April 2013

IZA DP No. 7358: Trade and Labor Reallocation with Heterogeneous Enforcement of Labor Regulations

This paper revisits the question of how trade openness affects labor market outcomes in a developing country setting. We explore the fact that plants face varying degrees of exposure to global markets and to the enforcement of labor market regulations, and rely on Brazil's currency crisis in 1999 as an exogenous source of variation in access to foreign markets. Using administrative data on employers matched to their employees and on the enforcement of labor regulations at the city level over Brazil's main crisis period, we document that the way trade openness affects labor market outcomes for plants and workers depends on the stringency of de facto labor market regulations.

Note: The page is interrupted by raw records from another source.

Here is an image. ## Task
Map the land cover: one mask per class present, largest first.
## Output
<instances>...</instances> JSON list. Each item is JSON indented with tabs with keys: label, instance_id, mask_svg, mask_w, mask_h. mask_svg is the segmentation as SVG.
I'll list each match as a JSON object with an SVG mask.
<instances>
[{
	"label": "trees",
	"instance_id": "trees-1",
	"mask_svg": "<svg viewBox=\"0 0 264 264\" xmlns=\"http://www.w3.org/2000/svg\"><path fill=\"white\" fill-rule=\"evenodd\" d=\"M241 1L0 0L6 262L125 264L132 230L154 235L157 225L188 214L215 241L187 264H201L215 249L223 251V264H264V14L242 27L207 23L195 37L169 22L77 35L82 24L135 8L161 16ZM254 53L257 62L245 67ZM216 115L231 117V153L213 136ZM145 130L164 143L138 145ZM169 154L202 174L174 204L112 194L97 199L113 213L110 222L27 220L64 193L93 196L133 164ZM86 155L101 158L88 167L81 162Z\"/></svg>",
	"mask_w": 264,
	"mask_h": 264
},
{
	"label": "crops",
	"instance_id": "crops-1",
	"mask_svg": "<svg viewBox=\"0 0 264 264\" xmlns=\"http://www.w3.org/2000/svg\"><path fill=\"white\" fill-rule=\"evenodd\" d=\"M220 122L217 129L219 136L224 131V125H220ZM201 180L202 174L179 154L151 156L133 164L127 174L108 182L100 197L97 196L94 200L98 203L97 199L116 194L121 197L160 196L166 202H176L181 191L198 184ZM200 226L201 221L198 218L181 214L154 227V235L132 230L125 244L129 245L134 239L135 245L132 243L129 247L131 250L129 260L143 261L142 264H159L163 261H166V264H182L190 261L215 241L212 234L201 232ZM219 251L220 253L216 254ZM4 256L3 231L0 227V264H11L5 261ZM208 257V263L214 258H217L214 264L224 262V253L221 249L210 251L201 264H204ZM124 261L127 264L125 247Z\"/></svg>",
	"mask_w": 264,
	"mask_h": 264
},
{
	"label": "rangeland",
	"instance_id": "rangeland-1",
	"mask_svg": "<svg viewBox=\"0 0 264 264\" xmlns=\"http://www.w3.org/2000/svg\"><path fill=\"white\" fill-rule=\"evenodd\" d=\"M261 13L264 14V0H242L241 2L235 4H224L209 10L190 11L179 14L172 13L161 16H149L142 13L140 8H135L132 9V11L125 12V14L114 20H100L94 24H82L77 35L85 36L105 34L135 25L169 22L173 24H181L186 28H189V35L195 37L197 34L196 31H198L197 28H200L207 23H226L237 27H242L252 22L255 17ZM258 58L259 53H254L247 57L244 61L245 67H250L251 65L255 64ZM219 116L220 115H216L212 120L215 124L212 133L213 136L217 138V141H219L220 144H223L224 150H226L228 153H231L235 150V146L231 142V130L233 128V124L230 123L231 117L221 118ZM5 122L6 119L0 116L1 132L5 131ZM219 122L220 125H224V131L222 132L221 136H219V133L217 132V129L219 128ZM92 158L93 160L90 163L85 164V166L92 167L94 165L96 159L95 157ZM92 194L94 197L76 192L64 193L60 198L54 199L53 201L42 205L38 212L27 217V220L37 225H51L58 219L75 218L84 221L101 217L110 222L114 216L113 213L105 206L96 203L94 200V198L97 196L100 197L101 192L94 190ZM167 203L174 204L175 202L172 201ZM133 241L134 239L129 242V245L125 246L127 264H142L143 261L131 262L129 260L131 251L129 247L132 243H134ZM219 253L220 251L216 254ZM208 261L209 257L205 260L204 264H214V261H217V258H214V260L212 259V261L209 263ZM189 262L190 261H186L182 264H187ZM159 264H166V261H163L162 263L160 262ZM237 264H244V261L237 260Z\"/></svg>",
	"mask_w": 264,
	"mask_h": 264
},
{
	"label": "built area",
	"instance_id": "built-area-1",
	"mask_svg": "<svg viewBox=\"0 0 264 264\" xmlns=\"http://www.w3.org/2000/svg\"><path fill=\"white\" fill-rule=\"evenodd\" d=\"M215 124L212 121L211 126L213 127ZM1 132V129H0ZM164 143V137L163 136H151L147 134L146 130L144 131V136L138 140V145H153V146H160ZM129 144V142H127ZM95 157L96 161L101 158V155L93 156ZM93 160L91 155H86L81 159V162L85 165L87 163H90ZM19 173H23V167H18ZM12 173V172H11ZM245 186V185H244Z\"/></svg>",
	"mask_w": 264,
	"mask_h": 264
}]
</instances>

In particular, we show for Brazil, a country with strict labor market regulations, that after a trade shock, plants facing stricter enforcement of the labor law decrease job creation and increase job destruction by more than plants facing looser enforcement. Consistent with our predictions, this effect is strongest among small, labor-intensive, non-exporting plants, for which labor regulations are most binding. These findings are consistent with the hypothesis that, in the context of strict de jure labor market regulations, increased enforcement limits the plant-level productivity gains associated with increased trade openness. Therefore, increasing the flexibility of de jure regulations may allow for broader access to the gains from trade.